Texto fornecido.
+ + + + + + +
A Câmara Municipal de Teresina aprovou o reajuste de 5,35% para servidores ativos e inativos do município, além de mudanças no pagamento do 13º salário. Pelo novo modelo, a primeira parcela passa a ser paga no mês de aniversário do servidor, enquanto a segunda segue prevista para dezembro.
A votação foi acompanhada por servidores municipais, que protestaram contra a alteração no calendário do 13º. A principal crítica é o fim do pagamento concentrado no meio do ano, substituído por um modelo escalonado ao longo dos meses.
A proposta tramitou pelas comissões da Casa e recebeu uma emenda que incluiu o grupo funcional básico no reajuste — categoria que inicialmente havia ficado de fora. A expectativa é que o aumento já seja aplicado na folha de pagamento do fim de maio.

Líder do prefeito Silvio Mendes na Câmara, o vereador Bruno Vilarinho afirmou que houve diálogo com representantes sindicais durante a tramitação e justificou a manutenção do novo modelo do 13º salário.
+ + + + + + +
Dados para análise.
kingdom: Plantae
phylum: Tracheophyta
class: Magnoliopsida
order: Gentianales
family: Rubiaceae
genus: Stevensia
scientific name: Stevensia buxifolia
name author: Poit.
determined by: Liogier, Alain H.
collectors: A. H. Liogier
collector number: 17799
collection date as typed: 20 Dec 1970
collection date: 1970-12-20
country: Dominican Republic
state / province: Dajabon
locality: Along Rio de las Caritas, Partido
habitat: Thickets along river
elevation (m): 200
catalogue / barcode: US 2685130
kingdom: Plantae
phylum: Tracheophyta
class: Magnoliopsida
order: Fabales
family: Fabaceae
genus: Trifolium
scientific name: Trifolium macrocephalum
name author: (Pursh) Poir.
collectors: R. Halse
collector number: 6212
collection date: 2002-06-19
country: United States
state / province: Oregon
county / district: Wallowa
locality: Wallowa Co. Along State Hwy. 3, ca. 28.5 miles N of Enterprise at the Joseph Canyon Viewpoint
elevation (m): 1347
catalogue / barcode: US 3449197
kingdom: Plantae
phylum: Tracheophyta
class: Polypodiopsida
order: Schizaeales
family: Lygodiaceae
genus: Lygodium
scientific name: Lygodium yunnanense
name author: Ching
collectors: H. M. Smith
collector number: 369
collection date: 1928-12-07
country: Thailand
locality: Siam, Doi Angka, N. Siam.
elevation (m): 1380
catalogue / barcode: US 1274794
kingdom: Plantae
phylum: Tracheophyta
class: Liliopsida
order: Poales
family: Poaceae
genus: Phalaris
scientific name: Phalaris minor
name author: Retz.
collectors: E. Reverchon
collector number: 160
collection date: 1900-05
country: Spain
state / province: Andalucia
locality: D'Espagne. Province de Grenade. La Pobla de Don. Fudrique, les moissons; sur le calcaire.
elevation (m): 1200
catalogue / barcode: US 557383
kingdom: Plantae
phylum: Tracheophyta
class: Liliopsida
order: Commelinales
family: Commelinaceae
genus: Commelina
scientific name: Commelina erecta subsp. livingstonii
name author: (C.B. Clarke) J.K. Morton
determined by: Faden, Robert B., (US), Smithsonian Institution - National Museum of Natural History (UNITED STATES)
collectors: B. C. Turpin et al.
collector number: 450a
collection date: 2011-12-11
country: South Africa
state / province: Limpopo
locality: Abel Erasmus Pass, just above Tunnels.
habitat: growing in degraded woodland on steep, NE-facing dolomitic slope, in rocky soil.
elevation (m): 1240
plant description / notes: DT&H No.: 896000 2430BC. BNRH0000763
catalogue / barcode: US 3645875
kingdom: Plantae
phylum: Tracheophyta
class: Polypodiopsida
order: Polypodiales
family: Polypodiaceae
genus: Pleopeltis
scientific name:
+ + + + + + +
O que fazer. Devolva, sem nenhuma alteração, o trecho da notícia sobre o reajuste dos servidores de Teresina que vai de "Líder do prefeito" a "modelo do 13º salário.". Os dados acima constituem um material à parte, independente do texto.

Solução da tarefa.
Líder do prefeito Silvio Mendes na Câmara, o vereador Bruno Vilarinho afirmou que houve diálogo com representantes sindicais durante a tramitação e justificou a manutenção do novo modelo do 13º salário.